Critique théâtre : L’art de la chute

Le Théâtre Périscope présente en ce moment une création originale de la compagnie Nuages en pantalon traitant de l’économie et du marché de l’art. L’art de la chute propose un retour en 2008 au moment de la crise bancaire et financière tout en mettant de l’avant les ventes d’œuvres de l’artiste contemporain Damien Hirst.

C’est dans un décor minimaliste, mais efficace que l’histoire unique d’une artiste québécoise voulant dénoncer le monde de la finance est mise en scène. Les quelques éléments scéniques serviront, lorsque déplacés, à créer un tout nouvel espace transportant le public tant dans un Starbucks qu’à une vente aux enchères chez Sotheby’s.

Les dialogues et apartés, bourrés d’informations factuelles et techniques sur la crise des subprimes et le marché de l’art, sont faciles à comprendre. Les comédiens ont tous participé, de près ou de loin, à la création de cette pièce critique et mordante, et c’est sans doute pour cette raison que chaque ligne est jouée de façon juste et parfaitement sentie.

La compagnie a travaillé pendant près de quatre ans et s’est même associée à la Galerie 3 de Québec pour valider leurs informations et installer une exposition temporaire dans le hall du Périscope. Des œuvres de BGL, Cooke-Sasseville, Annie Baillargeon, Martin Bureau et Mathieu Valade accueillent ainsi les spectateurs lors de l’arrivée. Celles-ci peuvent être admirées lors de l’entracte.

L’Art dans l’argent?

Si L’art de la chute s’avère être une pièce en tous points intéressante, bien rythmée, intelligemment jouée et mise en scène, il en reste que son thème principal semble avoir été figé dans le béton dès les premières secondes et peut se résumer par un conflit manichéen entre le bon art et le mauvais art; le bon pauvre et le méchant riche.

La pièce se veut une attaque de front au capitalisme et à la « financiarisation progressive de l’économie », mais écorche au passage le principe de valeur de l’art, la rabaissant à des chiffres et des ventes uniquement.

Le personnage principal, ayant remporté une bourse pour le studio du Québec à Londres, quitte pour six mois sa production dénonçant l’industrie du cuivre, qui ne lui permet pas de gagner sa vie. Ironiquement, son exposition finale londonienne, qui critique Wall Street, fera un tabac et ses ventes pourront rapidement se comparer à celles de Damien Hirst critiquées par la pièce. La trentenaire fabriquant de l’art pur avec de bonnes intentions deviendra rapidement une artiste inatteignable faisant du mauvais art qui rapporte.
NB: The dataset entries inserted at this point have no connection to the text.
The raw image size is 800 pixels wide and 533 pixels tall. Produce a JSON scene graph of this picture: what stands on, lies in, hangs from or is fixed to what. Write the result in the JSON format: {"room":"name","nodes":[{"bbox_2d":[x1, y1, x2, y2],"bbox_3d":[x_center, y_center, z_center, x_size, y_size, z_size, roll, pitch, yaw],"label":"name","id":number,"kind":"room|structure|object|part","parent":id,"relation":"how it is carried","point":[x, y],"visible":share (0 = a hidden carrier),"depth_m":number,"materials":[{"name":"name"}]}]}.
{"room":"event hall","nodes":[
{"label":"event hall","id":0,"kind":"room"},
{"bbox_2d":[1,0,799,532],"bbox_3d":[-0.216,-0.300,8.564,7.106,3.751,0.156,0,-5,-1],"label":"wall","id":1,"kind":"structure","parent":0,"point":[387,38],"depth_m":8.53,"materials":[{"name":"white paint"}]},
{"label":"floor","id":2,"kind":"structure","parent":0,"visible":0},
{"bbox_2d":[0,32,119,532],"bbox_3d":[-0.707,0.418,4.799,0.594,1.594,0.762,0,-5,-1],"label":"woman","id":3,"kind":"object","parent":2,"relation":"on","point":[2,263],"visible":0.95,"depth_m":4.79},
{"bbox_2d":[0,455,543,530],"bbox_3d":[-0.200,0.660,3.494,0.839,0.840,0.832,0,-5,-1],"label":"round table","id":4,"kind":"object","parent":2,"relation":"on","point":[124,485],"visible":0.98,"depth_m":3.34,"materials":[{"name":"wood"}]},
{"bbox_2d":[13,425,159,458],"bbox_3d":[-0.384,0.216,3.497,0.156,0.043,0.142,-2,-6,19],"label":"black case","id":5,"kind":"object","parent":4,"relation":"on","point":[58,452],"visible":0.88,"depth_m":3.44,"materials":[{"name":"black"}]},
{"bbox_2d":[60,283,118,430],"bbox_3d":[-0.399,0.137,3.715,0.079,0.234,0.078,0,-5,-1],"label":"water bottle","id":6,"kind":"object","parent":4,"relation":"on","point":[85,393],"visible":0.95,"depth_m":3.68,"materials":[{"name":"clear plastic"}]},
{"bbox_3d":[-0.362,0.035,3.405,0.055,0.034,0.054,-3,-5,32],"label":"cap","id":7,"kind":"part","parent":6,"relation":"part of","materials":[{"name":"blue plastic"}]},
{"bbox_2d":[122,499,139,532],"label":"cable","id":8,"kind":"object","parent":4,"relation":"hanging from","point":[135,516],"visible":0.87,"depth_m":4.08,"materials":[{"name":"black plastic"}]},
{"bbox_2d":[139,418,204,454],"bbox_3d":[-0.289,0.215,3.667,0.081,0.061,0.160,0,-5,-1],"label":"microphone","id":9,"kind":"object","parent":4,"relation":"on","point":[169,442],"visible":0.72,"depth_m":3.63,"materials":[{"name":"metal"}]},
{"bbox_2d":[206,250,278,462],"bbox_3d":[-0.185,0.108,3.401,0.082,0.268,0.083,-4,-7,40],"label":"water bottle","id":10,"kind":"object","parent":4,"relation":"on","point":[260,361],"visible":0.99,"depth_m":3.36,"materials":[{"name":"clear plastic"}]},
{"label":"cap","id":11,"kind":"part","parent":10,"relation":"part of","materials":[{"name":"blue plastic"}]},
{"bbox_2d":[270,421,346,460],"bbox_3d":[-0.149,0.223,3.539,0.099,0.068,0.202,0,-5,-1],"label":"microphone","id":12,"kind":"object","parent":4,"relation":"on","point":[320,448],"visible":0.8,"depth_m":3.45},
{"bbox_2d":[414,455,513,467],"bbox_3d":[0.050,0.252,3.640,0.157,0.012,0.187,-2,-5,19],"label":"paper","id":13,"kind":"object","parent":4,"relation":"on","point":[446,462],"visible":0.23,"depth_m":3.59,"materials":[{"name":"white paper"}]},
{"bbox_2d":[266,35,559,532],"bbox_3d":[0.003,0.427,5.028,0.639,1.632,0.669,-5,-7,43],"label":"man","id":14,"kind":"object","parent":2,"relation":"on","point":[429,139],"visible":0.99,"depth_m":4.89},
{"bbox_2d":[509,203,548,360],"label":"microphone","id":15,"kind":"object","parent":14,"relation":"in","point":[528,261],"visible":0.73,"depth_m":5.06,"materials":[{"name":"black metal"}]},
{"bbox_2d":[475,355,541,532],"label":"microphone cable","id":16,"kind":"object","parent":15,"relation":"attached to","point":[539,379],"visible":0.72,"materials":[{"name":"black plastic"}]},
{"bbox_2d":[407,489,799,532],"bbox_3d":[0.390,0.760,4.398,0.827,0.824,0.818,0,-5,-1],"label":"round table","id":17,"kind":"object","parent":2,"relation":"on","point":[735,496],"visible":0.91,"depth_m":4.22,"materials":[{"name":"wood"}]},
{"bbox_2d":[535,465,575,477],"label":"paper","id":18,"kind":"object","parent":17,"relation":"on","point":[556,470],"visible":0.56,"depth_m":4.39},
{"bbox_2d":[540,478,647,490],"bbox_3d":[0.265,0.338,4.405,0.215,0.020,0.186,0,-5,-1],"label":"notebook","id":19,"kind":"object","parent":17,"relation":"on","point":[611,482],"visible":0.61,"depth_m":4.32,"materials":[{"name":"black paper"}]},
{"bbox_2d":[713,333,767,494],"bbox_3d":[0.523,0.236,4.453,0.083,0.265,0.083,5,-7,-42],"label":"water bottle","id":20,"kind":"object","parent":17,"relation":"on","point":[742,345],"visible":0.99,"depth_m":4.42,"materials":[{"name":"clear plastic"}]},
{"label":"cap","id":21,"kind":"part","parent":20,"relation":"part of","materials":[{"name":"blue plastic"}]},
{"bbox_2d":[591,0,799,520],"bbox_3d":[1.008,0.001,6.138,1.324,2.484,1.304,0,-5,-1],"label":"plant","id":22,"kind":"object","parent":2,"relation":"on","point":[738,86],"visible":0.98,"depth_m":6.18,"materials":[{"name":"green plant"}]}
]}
Sans vouloir prendre la défense du marché de l’art, des grandes maisons comme Sotheby’s ou même de Damien Hirst lui-même, il est important de mentionner qu’une œuvre n’est pas que son prix ou sa renommée, et que sa valeur est rarement son sujet­ – sauf, justement, dans le travail de Damien Hirst.

On pourrait faire mille reproches à cet artiste, mais est-ce que faire de l’argent avec son art est un réel problème? Surtout que sa pratique elle-même joue sur cette idée de créer une « marque de commerce », un « brand », et d’imiter le modèle économique actuel.

Est-ce que les œuvres d’Hirst sont achetées pour leur valeur matérielle, esthétique, conceptuelle ou seulement parce que le nom de l’artiste y figure? Il n’y a pas de vraie réponse à cette question, mais le simple fait de la poser vient satisfaire tous les critères nécessaires pour trouver la part artistique dans la valeur économique de son travail. Ce que semble oublier L’Art de la chute.

Est-ce que Hirst profite d’un système qui l’a rendu riche? Certainement. Est-ce que faire de l’argent transforme un artiste en requin ? À chacun d’y répondre.